By Chuck Graham
The intuitive conviction among composers that classical music and jazz have more in common than rock ‘n’ roll and jazz just won’t go away.
Clearly stating these artistic objectives right up front, San Diego pianist/composer Danny Green stirs a very big and somewhat classically structured pot in his first full album dedicated to recording his trio with strings.
In this case the additional musicians are a string quartet of players from the San Diego Symphony – violins Kate Hatmaker and Igor Pandurski, viola Travis Maril and cello Erica Erenyl.
Members of Green’s trio are Justin Grinnell, bass, and Julien Cantelm, drums, soaking up the lush sounds of their orchestral companions like candy coated vitamins for their own creativity.
Just being an active listener to the Danny Green Trio Plus Strings’ performance of “One Day It Will” does take a little different strategy.
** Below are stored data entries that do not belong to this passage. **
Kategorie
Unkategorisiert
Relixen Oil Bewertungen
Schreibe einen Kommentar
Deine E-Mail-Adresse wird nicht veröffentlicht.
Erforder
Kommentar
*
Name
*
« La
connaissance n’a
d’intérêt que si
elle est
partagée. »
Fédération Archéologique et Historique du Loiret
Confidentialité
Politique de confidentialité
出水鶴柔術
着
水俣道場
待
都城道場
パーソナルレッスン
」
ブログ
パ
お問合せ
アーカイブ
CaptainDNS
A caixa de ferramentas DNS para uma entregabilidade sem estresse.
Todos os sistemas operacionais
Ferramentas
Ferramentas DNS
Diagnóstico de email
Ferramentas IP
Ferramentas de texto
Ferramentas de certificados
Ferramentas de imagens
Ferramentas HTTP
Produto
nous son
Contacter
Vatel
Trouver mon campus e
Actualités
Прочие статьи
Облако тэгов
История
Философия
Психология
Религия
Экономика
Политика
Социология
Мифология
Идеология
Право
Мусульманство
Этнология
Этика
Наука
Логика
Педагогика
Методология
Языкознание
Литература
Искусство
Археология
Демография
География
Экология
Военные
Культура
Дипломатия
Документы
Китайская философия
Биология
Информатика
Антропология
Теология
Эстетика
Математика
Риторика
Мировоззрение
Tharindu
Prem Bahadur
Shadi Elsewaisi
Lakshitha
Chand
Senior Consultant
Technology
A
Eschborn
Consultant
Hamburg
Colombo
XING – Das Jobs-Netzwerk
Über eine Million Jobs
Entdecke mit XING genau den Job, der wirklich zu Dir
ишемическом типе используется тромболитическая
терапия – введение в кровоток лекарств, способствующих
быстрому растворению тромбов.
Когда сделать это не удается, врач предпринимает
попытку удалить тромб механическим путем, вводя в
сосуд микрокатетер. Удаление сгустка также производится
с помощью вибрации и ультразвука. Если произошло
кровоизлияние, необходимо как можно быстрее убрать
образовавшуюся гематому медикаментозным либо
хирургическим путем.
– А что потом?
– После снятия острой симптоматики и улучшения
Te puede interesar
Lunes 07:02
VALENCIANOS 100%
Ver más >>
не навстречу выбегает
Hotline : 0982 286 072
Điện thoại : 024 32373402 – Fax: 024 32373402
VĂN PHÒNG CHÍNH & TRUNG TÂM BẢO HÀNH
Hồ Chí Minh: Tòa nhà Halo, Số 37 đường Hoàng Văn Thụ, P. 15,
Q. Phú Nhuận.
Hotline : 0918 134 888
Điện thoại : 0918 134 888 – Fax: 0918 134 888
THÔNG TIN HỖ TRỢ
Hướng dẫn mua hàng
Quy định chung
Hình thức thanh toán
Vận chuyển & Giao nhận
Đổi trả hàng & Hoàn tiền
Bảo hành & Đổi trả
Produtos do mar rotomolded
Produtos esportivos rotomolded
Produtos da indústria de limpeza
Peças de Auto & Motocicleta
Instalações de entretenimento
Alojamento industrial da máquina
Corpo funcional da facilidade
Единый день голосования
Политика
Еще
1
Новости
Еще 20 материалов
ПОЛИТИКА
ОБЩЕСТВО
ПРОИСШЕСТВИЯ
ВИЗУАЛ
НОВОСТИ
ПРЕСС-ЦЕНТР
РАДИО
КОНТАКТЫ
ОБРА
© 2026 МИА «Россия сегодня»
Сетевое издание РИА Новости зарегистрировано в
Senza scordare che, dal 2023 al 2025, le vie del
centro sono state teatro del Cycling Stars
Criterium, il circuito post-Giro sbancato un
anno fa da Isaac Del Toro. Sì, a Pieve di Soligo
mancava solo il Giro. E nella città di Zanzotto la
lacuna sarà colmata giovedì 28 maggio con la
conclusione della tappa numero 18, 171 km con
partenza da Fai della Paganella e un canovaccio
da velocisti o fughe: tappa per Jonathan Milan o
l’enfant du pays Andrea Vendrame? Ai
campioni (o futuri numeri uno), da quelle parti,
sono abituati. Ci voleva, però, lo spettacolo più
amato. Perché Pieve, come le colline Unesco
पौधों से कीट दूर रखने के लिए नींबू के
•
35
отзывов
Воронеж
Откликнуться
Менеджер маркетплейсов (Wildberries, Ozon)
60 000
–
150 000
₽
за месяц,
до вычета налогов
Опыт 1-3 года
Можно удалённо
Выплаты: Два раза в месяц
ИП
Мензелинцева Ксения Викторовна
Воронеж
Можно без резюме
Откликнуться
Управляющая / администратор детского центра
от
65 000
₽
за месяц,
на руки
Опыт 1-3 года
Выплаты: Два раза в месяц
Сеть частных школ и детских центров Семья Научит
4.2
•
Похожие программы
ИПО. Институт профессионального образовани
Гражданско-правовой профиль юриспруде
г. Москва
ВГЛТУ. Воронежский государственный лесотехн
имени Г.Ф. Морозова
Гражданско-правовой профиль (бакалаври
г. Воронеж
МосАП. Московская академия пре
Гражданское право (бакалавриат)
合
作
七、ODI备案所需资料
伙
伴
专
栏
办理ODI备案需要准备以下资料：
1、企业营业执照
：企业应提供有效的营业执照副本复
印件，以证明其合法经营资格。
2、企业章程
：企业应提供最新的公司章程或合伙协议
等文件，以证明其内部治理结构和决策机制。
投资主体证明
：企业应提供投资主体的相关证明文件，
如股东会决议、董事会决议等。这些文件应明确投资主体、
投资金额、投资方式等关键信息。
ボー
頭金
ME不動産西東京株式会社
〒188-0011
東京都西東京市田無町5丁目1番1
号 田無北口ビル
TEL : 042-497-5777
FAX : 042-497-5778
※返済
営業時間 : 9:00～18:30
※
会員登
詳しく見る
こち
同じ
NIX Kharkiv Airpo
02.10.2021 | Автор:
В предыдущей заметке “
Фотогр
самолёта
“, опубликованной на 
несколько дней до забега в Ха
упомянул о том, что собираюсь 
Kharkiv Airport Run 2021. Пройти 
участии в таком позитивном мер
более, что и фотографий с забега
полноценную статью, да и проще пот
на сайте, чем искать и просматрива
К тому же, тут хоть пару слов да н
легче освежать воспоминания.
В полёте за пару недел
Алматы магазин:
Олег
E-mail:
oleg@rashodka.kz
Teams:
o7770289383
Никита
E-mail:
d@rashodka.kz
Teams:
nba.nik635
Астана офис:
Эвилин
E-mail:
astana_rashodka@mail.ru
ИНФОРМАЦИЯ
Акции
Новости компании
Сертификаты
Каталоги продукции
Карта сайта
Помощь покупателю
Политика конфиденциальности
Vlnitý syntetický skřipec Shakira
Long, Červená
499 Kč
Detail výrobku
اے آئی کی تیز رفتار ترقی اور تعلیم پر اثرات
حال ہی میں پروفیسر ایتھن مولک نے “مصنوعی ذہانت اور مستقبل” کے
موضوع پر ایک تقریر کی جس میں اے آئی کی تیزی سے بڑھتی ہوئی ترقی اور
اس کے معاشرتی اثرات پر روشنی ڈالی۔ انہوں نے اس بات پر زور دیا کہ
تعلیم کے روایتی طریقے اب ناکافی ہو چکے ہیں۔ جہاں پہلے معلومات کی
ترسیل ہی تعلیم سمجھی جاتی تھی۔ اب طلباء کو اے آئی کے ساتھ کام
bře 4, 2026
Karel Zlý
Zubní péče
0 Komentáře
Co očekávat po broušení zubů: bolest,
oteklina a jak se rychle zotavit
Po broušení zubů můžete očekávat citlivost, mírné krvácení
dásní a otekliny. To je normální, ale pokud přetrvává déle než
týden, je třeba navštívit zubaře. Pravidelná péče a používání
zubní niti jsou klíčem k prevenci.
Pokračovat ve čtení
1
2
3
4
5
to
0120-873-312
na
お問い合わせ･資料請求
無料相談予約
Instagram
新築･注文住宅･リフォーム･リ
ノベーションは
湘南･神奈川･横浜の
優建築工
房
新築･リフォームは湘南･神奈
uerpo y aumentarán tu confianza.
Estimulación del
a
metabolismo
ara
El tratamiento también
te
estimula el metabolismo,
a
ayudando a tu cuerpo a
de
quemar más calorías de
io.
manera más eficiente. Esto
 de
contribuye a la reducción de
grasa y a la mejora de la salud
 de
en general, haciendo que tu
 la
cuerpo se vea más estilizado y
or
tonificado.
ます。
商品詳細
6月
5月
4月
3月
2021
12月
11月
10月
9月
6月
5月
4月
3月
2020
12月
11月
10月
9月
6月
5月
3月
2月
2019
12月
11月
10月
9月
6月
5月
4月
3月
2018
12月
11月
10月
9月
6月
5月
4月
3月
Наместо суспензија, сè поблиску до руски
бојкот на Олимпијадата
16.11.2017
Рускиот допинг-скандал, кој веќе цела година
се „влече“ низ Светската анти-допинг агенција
Rather than listening for extra sparkling piano licks or rhythms with a double-deep pulse, try listening to the whole sound all at once. Hear the waves of conviction as they develop emotional swells growing until they come toppling over in a rush of ecstasy.
Kind of like how you would listen to a symphony orchestra.
Green’s early inspiration was the 1966 Verve release “Bill Evans Trio with Symphony Orchestra.” Also influential is Herbie Hancock’s1998 Verve project “Gershwin’s World,” particularly the piano work on Ravel’s “Piano Concerto in G major.”
“I was intrigued by the possibilities of integrating classical harmony and form into the jazz context,” Green explained in a press release.
“The process for arranging each song began with my thinking about where the strings should take the lead melody, where they should play background lines or harmonies – or what I could do to make the strings essential to the arrangement.”
“One Day It Will” contains 10 original tracks, each one a fully developed composition. All are drawn from more abstract situations, such as a response to the weather a la George Winston.
Some are faster, with a quicker pulse rather than a driving beat. Others feel languid, sometimes sad, but ever thoughtful. Plan on listening attentively to “One Day It Will” many times over. Because the differences can be subtle, every listening will reveal new musical moments with additional nuance.